The plaintiff has not alleged in count one that any proffered evidence has been newly discovered such that it could not have been discovered previously despite the exercise of due diligence. There is no allegation in count one that any actual or constructive knowledge on the part of Sibley could not have been discovered previously despite the exercise of due diligence. See Morant v. State, 68 Conn.App. 137, 146, 802 A.2d 93, cert. denied, 260 Conn. 914, 796 A.2d 558 (2002) (emphasizing that petitioner failed to explain why he could not have set forth proffered evidence prior to trial); Ertel v. Rocque, supra, Superior Court, Docket No. CV 08 5003917 (same). As a result, count one of the amended petition for a new trial fails to satisfy the first prong of the Asherman test and cannot survive a motion to strike.
B
Turning to count two of the amended petition for a new trial, the plaintiff seems to allege that he is relying on newly discovered evidence, as he claims that he "received a notarized statement from the victim's family members that the victim attempted to commit suicide because she lied [about the plaintiff] and caused him to be incarcerated for a crime that did not happen . . ." This implies that the notarized statement is newly discovered and could not have been discovered earlier through exercise of due diligence. The Supreme Court has stated that such recantation of prior testimony constitutes newly discovered evidence. Shabazz v. State, 259 Conn. 811, 827 n. 11, 792 A.2d 797 (2002).
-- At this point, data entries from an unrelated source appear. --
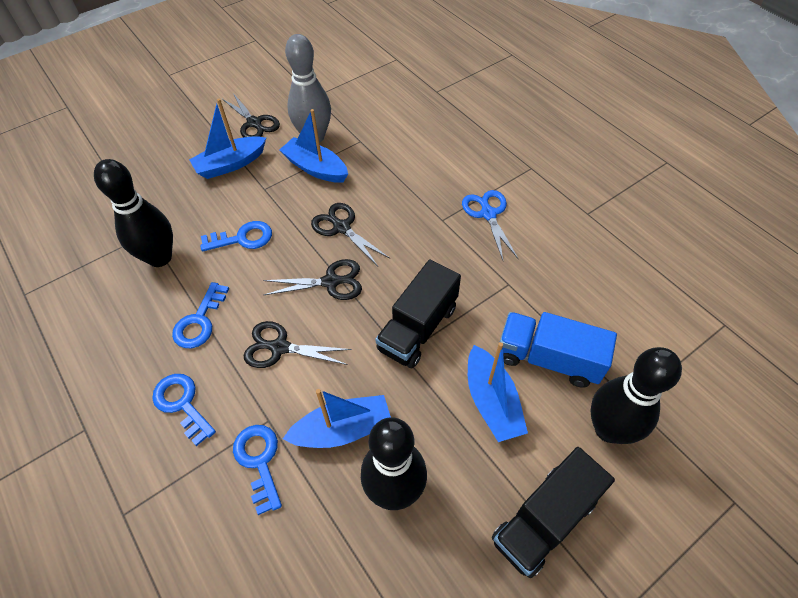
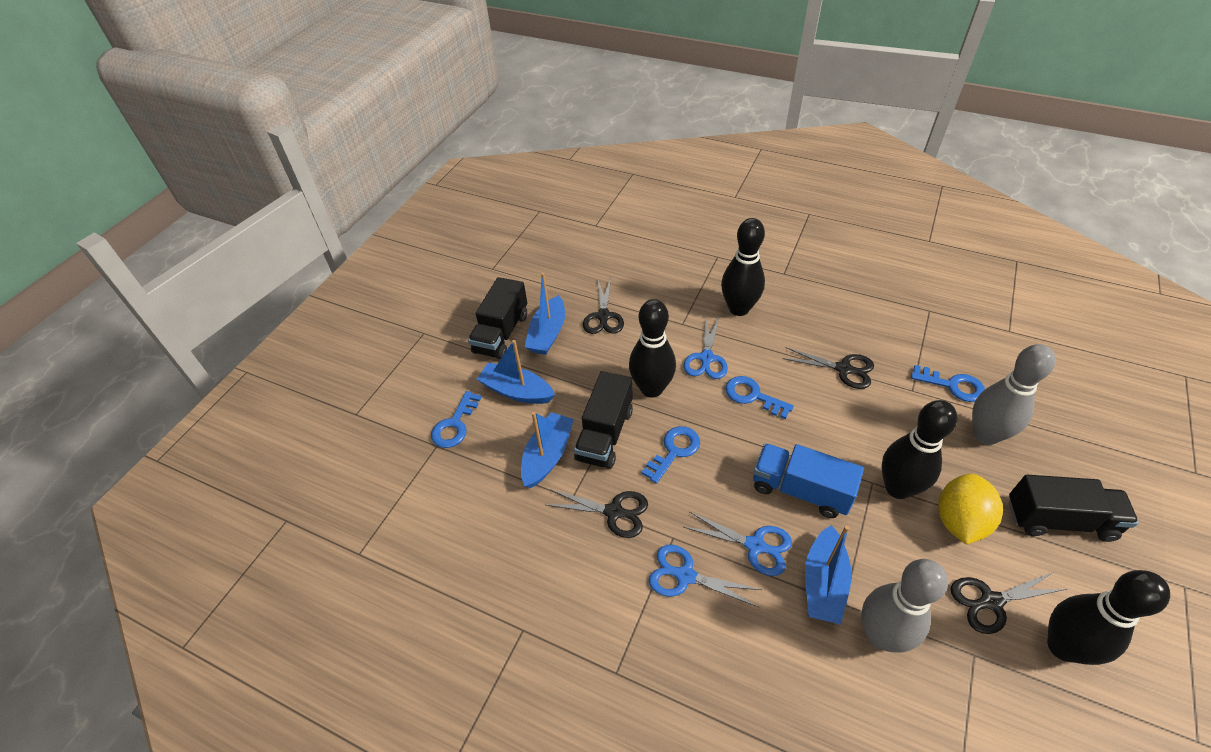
black bowling pin: 3 -> 4
black truck: 2 -> 3
blue scissors: 1 -> 3
grey bowling pin: 1 -> 2
yellow lemon: 0 -> 1

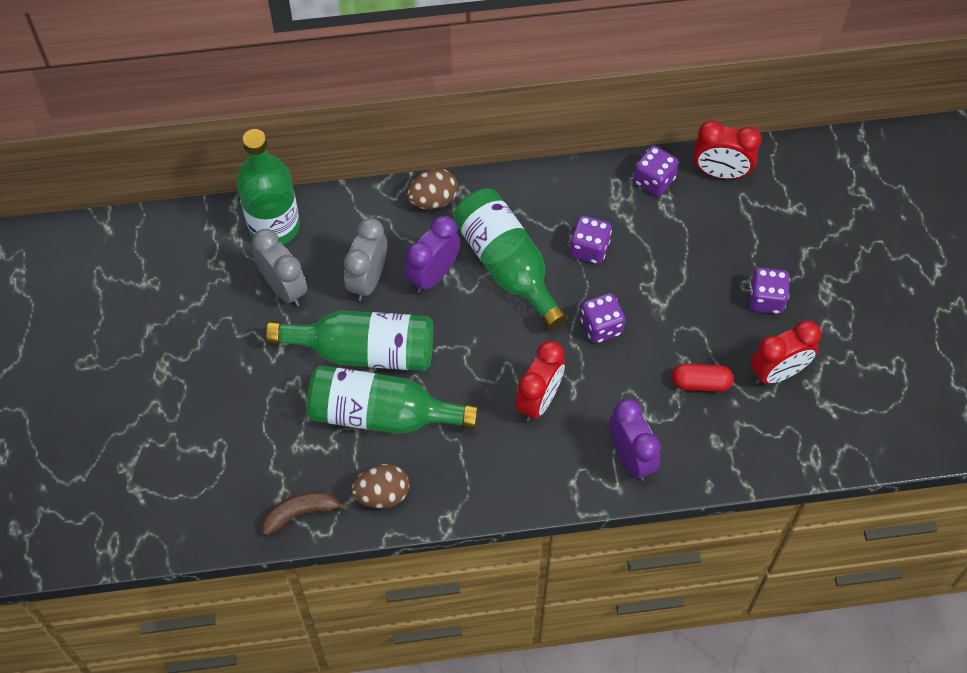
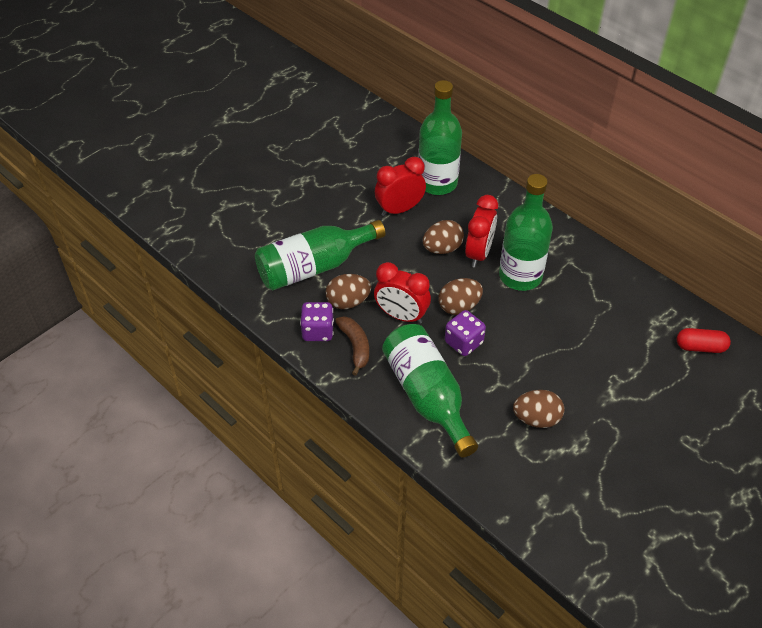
brown egg: 2 -> 4
grey clock: 2 -> 0
purple clock: 2 -> 0
purple dice: 4 -> 2

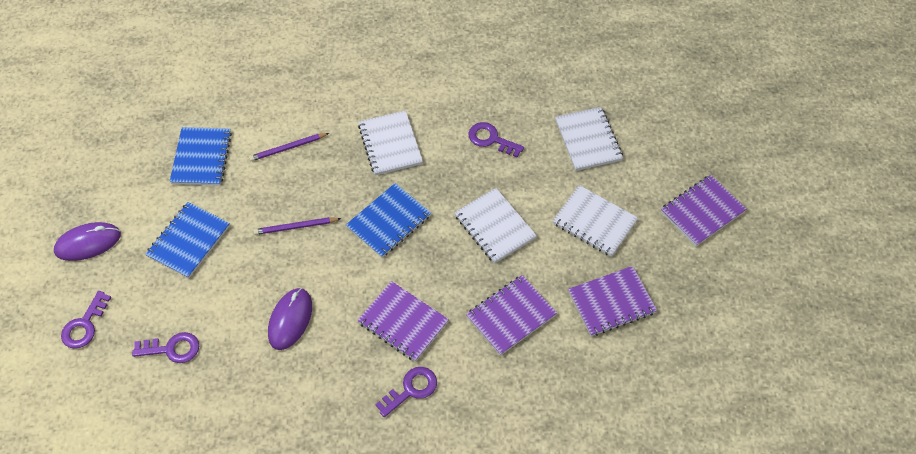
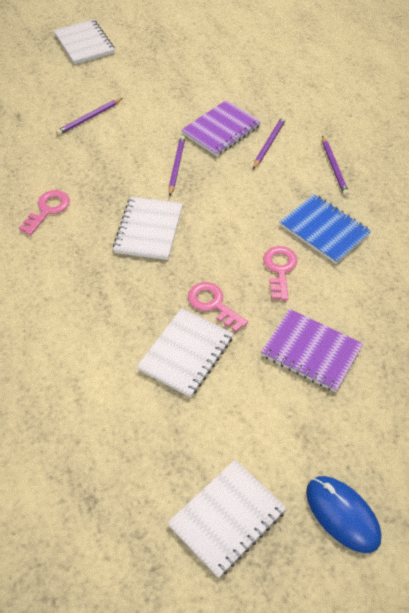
blue mouse: 0 -> 1
blue notebook: 3 -> 1
pink key: 0 -> 3
purple key: 4 -> 0
purple mouse: 2 -> 0
purple notebook: 4 -> 2
purple pencil: 2 -> 4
Even if count two satisfies the first prong of the Asherman test, however, it fails to satisfy the other three criteria. The plaintiff does not allege that the evidence would be material to the issues at the new trial, is noncumulative and would be likely to result in a different result in the event of a new trial. The plaintiff also fails to set forth facts to satisfy the second through fourth prongs of the Asherman test in his memorandum in opposition to the motion to strike. Therefore, count two of the amended petition for a new trial similarly cannot survive a motion to strike.
CONCLUSION
The court grants the defendants' motion to strike the plaintiff's amended petition for a new trial.